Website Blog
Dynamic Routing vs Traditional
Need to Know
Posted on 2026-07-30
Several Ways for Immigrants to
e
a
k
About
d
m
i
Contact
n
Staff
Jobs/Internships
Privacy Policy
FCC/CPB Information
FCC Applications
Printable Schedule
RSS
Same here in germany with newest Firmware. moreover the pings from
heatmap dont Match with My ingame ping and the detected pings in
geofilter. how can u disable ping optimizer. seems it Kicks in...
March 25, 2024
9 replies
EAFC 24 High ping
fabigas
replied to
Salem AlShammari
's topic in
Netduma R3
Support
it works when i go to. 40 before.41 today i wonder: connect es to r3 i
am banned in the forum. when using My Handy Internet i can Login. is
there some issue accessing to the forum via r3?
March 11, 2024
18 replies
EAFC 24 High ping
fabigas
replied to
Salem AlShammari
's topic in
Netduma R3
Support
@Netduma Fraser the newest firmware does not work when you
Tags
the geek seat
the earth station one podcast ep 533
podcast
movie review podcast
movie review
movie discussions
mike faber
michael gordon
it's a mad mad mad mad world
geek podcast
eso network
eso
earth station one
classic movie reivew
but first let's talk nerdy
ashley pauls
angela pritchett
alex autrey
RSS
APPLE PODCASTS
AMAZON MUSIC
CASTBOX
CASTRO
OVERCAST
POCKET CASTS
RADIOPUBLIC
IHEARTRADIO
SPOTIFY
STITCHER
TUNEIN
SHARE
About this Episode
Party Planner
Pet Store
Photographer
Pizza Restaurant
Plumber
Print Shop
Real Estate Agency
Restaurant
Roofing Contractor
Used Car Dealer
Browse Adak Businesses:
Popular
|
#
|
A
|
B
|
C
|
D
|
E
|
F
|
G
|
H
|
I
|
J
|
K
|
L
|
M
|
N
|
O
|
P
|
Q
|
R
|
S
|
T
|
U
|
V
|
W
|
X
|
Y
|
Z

REQUIRED WORK: Repeat every line of the data precisely.

REPLY TO THE TASK:
Website Blog
Dynamic Routing vs Traditional
Need to Know
Posted on 2026-07-30
Several Ways for Immigrants to
e
a
k
About
d
m
i
Contact
n
Staff
Jobs/Internships
Privacy Policy
FCC/CPB Information
FCC Applications
Printable Schedule
RSS
Same here in germany with newest Firmware. moreover the pings from
heatmap dont Match with My ingame ping and the detected pings in
geofilter. how can u disable ping optimizer. seems it Kicks in...
March 25, 2024
9 replies
EAFC 24 High ping
fabigas
replied to
Salem AlShammari
's topic in
Netduma R3
Support
it works when i go to. 40 before.41 today i wonder: connect es to r3 i
am banned in the forum. when using My Handy Internet i can Login. is
there some issue accessing to the forum via r3?
March 11, 2024
18 replies
EAFC 24 High ping
fabigas
replied to
Salem AlShammari
's topic in
Netduma R3
Support
@Netduma Fraser the newest firmware does not work when you
Tags
the geek seat
the earth station one podcast ep 533
podcast
movie review podcast
movie review
movie discussions
mike faber
michael gordon
it's a mad mad mad mad world
geek podcast
eso network
eso
earth station one
classic movie reivew
but first let's talk nerdy
ashley pauls
angela pritchett
alex autrey
RSS
APPLE PODCASTS
AMAZON MUSIC
CASTBOX
CASTRO
OVERCAST
POCKET CASTS
RADIOPUBLIC
IHEARTRADIO
SPOTIFY
STITCHER
TUNEIN
SHARE
About this Episode
Party Planner
Pet Store
Photographer
Pizza Restaurant
Plumber
Print Shop
Real Estate Agency
Restaurant
Roofing Contractor
Used Car Dealer
Browse Adak Businesses:
Popular
|
#
|
A
|
B
|
C
|
D
|
E
|
F
|
G
|
H
|
I
|
J
|
K
|
L
|
M
|
N
|
O
|
P
|
Q
|
R
|
S
|
T
|
U
|
V
|
W
|
X
|
Y
|
Z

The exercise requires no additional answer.